START RECORDS FOR THIS TASK

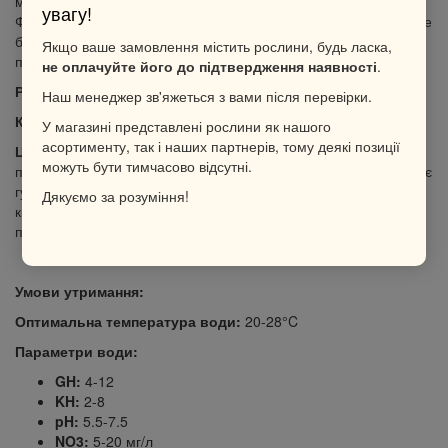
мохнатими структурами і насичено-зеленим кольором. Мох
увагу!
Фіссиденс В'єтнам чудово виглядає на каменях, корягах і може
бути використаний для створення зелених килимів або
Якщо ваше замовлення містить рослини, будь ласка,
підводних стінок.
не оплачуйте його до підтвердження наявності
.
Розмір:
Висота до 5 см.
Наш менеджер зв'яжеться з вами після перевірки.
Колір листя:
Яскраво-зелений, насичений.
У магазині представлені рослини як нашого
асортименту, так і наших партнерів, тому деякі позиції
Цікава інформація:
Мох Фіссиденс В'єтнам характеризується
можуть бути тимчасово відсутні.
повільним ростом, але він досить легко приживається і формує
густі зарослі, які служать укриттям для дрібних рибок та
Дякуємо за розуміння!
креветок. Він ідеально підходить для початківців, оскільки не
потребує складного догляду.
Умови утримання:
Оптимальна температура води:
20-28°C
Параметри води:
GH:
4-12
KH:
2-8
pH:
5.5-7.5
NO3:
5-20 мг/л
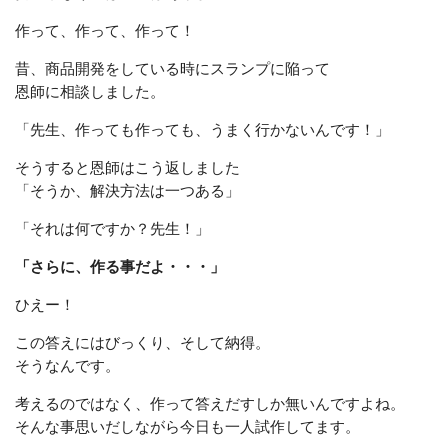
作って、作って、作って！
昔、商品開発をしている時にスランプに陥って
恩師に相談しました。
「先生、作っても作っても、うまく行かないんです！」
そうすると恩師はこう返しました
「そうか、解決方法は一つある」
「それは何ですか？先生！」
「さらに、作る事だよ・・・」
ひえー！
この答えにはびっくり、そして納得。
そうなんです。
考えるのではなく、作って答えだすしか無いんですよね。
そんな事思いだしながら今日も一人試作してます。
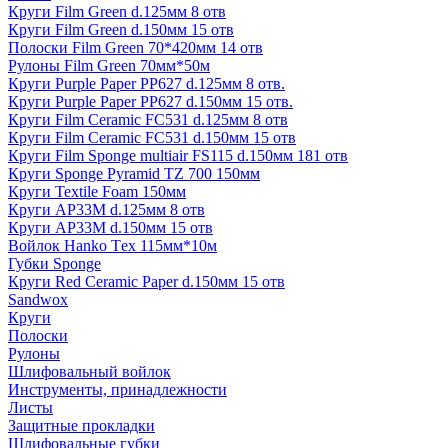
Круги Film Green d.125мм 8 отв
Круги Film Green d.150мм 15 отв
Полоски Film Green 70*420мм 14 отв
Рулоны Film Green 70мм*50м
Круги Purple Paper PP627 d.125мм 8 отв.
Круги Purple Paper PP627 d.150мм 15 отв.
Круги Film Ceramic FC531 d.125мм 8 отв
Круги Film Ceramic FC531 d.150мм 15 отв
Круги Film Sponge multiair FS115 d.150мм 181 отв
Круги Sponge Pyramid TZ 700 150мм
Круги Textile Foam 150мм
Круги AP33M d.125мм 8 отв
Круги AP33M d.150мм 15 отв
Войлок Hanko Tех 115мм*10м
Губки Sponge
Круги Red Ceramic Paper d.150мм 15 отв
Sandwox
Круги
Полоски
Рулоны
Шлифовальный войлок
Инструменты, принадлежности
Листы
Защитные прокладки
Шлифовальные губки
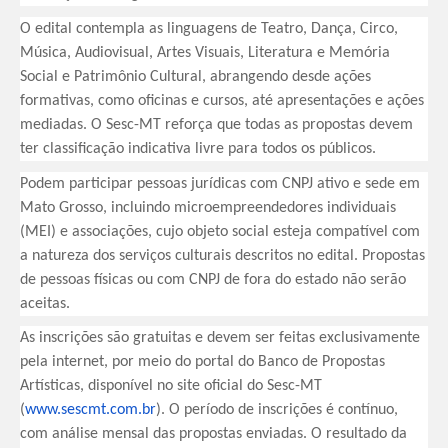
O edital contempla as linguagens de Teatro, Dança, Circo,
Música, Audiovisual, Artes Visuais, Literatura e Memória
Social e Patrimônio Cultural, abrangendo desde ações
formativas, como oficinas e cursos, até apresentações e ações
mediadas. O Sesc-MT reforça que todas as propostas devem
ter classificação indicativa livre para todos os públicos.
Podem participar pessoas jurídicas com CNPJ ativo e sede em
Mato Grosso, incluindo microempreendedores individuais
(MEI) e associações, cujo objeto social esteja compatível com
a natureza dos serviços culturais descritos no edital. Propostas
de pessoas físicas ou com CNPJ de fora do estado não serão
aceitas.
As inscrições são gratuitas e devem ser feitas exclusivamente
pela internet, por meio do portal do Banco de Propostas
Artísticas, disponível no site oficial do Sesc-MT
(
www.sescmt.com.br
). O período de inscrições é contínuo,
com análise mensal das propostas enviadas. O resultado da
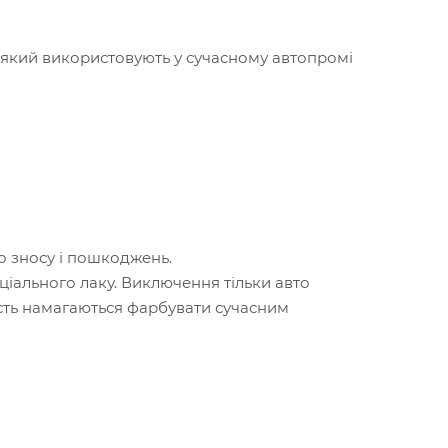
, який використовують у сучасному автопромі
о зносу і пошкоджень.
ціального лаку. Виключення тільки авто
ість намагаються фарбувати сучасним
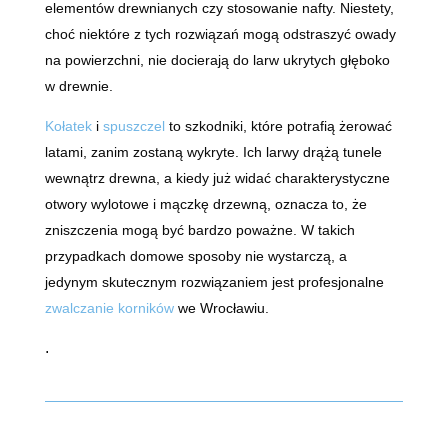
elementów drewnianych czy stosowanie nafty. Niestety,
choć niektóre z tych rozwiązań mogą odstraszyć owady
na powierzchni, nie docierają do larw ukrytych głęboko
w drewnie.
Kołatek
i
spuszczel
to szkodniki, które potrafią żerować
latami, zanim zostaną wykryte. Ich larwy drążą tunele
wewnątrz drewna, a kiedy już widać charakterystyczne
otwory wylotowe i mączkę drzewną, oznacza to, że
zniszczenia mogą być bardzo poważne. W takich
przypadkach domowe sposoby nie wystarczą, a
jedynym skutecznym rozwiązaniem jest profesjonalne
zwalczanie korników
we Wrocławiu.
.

END RECORDS FOR THIS TASK
START RECORDS FOR THIS TASK

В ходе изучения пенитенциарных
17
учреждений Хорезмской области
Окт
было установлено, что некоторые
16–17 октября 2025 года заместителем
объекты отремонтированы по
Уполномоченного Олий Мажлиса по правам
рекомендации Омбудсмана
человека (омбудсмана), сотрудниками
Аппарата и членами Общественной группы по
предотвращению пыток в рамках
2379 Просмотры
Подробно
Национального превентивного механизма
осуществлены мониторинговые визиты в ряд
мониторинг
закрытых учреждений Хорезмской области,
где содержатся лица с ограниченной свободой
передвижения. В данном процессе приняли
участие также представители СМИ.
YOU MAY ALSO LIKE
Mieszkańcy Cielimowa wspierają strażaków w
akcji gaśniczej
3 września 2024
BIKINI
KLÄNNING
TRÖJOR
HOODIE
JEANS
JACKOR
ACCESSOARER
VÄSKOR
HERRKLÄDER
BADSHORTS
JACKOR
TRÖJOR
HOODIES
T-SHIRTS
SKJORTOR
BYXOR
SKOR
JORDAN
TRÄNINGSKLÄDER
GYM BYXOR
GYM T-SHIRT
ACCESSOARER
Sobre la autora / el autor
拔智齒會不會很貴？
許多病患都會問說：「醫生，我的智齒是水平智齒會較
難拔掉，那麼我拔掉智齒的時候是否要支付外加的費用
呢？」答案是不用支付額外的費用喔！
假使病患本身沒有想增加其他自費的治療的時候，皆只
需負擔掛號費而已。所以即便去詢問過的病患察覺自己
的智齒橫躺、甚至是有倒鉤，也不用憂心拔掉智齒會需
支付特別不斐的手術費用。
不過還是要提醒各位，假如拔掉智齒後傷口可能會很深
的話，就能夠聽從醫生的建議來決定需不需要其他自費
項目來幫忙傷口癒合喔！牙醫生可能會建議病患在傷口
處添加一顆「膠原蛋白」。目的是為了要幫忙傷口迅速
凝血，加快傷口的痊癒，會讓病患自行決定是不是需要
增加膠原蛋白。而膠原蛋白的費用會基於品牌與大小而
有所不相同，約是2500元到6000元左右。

END RECORDS FOR THIS TASK
START RECORDS FOR THIS TASK

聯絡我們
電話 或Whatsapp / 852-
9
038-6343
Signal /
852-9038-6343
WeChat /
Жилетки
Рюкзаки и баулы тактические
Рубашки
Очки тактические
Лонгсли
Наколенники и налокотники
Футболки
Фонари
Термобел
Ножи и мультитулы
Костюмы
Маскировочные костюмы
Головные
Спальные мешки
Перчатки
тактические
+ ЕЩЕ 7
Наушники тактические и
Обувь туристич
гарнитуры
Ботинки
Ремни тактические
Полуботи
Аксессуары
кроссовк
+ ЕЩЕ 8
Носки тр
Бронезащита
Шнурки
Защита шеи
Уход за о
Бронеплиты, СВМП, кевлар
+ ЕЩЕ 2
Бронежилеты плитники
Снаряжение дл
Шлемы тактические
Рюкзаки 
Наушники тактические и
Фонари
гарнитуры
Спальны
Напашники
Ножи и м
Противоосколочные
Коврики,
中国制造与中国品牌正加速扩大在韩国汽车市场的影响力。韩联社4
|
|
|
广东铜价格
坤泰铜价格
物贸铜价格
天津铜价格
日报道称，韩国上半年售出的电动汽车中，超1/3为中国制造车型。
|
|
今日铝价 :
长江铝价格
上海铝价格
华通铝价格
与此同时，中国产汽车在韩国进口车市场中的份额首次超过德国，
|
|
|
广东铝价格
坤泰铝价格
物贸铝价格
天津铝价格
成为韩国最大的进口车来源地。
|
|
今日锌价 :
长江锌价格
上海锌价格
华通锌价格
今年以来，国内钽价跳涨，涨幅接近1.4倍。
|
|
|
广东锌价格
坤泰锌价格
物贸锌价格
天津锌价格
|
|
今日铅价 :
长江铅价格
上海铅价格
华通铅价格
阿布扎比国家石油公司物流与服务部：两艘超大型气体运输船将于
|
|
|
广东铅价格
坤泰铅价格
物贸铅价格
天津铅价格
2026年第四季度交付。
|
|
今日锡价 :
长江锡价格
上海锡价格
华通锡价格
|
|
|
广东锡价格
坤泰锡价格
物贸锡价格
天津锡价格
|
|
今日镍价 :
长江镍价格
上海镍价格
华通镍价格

END RECORDS FOR THIS TASK

== EXERCISE ==
Within the listing above, the lines from the one with "мохнатими структурами і" through the one with "Social e Patrimônio" are to be given again word for word. Do not include pictures.

== YOUR RESPONSE ==
мохнатими структурами і насичено-зеленим кольором. Мох
увагу!
Фіссиденс В'єтнам чудово виглядає на каменях, корягах і може
бути використаний для створення зелених килимів або
Якщо ваше замовлення містить рослини, будь ласка,
підводних стінок.
не оплачуйте його до підтвердження наявності
.
Розмір:
Висота до 5 см.
Наш менеджер зв'яжеться з вами після перевірки.
Колір листя:
Яскраво-зелений, насичений.
У магазині представлені рослини як нашого
асортименту, так і наших партнерів, тому деякі позиції
Цікава інформація:
Мох Фіссиденс В'єтнам характеризується
можуть бути тимчасово відсутні.
повільним ростом, але він досить легко приживається і формує
густі зарослі, які служать укриттям для дрібних рибок та
Дякуємо за розуміння!
креветок. Він ідеально підходить для початківців, оскільки не
потребує складного догляду.
Умови утримання:
Оптимальна температура води:
20-28°C
Параметри води:
GH:
4-12
KH:
2-8
pH:
5.5-7.5
NO3:
5-20 мг/л
作って、作って、作って！
昔、商品開発をしている時にスランプに陥って
恩師に相談しました。
「先生、作っても作っても、うまく行かないんです！」
そうすると恩師はこう返しました
「そうか、解決方法は一つある」
「それは何ですか？先生！」
「さらに、作る事だよ・・・」
ひえー！
この答えにはびっくり、そして納得。
そうなんです。
考えるのではなく、作って答えだすしか無いんですよね。
そんな事思いだしながら今日も一人試作してます。
Круги Film Green d.125мм 8 отв
Круги Film Green d.150мм 15 отв
Полоски Film Green 70*420мм 14 отв
Рулоны Film Green 70мм*50м
Круги Purple Paper PP627 d.125мм 8 отв.
Круги Purple Paper PP627 d.150мм 15 отв.
Круги Film Ceramic FC531 d.125мм 8 отв
Круги Film Ceramic FC531 d.150мм 15 отв
Круги Film Sponge multiair FS115 d.150мм 181 отв
Круги Sponge Pyramid TZ 700 150мм
Круги Textile Foam 150мм
Круги AP33M d.125мм 8 отв
Круги AP33M d.150мм 15 отв
Войлок Hanko Tех 115мм*10м
Губки Sponge
Круги Red Ceramic Paper d.150мм 15 отв
Sandwox
Круги
Полоски
Рулоны
Шлифовальный войлок
Инструменты, принадлежности
Листы
Защитные прокладки
Шлифовальные губки
O edital contempla as linguagens de Teatro, Dança, Circo,
Música, Audiovisual, Artes Visuais, Literatura e Memória
Social e Patrimônio Cultural, abrangendo desde ações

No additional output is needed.